_YOUR TASK_. The records underneath are to be repeated exactly, with the pictures left out.

_MATERIAL SHOWN_.
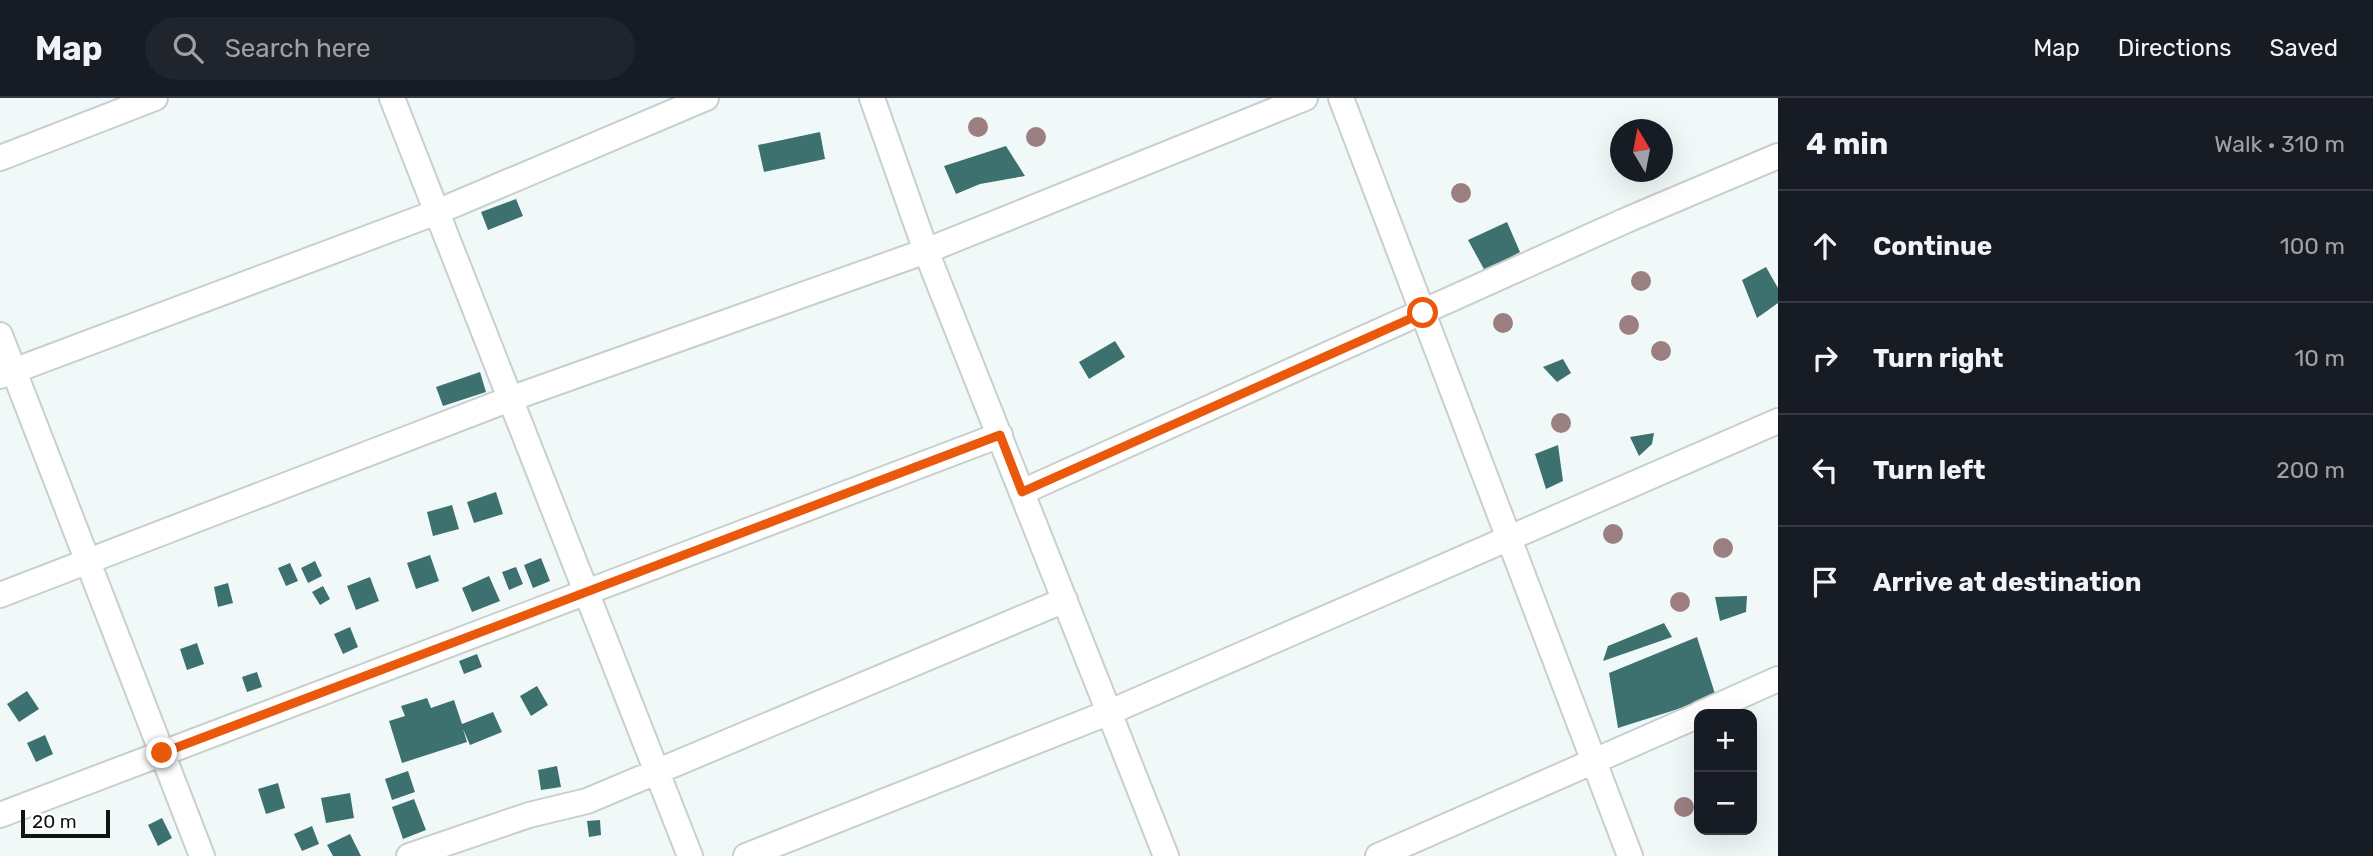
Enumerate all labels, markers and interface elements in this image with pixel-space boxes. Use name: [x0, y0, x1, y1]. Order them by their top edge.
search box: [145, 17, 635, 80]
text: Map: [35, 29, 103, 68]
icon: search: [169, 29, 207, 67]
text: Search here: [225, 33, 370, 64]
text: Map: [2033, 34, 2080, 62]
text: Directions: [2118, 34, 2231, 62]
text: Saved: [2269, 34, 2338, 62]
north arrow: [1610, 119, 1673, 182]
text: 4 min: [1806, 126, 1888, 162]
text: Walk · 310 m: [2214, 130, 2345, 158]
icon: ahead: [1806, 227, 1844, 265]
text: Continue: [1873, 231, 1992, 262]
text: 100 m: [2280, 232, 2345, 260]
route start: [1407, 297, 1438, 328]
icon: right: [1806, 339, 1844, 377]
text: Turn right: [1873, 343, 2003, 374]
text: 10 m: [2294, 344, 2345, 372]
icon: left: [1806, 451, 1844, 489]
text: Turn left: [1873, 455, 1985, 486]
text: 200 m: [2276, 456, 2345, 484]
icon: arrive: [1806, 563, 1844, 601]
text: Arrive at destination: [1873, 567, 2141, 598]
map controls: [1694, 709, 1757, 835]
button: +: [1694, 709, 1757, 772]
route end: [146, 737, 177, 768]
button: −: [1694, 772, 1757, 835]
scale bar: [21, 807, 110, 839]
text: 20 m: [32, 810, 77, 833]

_RESPONSE TO THIS EXERCISE_.
Enumerate all labels, markers and interface elements in this image with pixel-space boxes. Use name: [x0, y0, x1, y1]. Order them by their top edge.
search box: [145, 17, 635, 80]
text: Map: [35, 29, 103, 68]
icon: search: [169, 29, 207, 67]
text: Search here: [225, 33, 370, 64]
text: Map: [2033, 34, 2080, 62]
text: Directions: [2118, 34, 2231, 62]
text: Saved: [2269, 34, 2338, 62]
north arrow: [1610, 119, 1673, 182]
text: 4 min: [1806, 126, 1888, 162]
text: Walk · 310 m: [2214, 130, 2345, 158]
icon: ahead: [1806, 227, 1844, 265]
text: Continue: [1873, 231, 1992, 262]
text: 100 m: [2280, 232, 2345, 260]
route start: [1407, 297, 1438, 328]
icon: right: [1806, 339, 1844, 377]
text: Turn right: [1873, 343, 2003, 374]
text: 10 m: [2294, 344, 2345, 372]
icon: left: [1806, 451, 1844, 489]
text: Turn left: [1873, 455, 1985, 486]
text: 200 m: [2276, 456, 2345, 484]
icon: arrive: [1806, 563, 1844, 601]
text: Arrive at destination: [1873, 567, 2141, 598]
map controls: [1694, 709, 1757, 835]
button: +: [1694, 709, 1757, 772]
route end: [146, 737, 177, 768]
button: −: [1694, 772, 1757, 835]
scale bar: [21, 807, 110, 839]
text: 20 m: [32, 810, 77, 833]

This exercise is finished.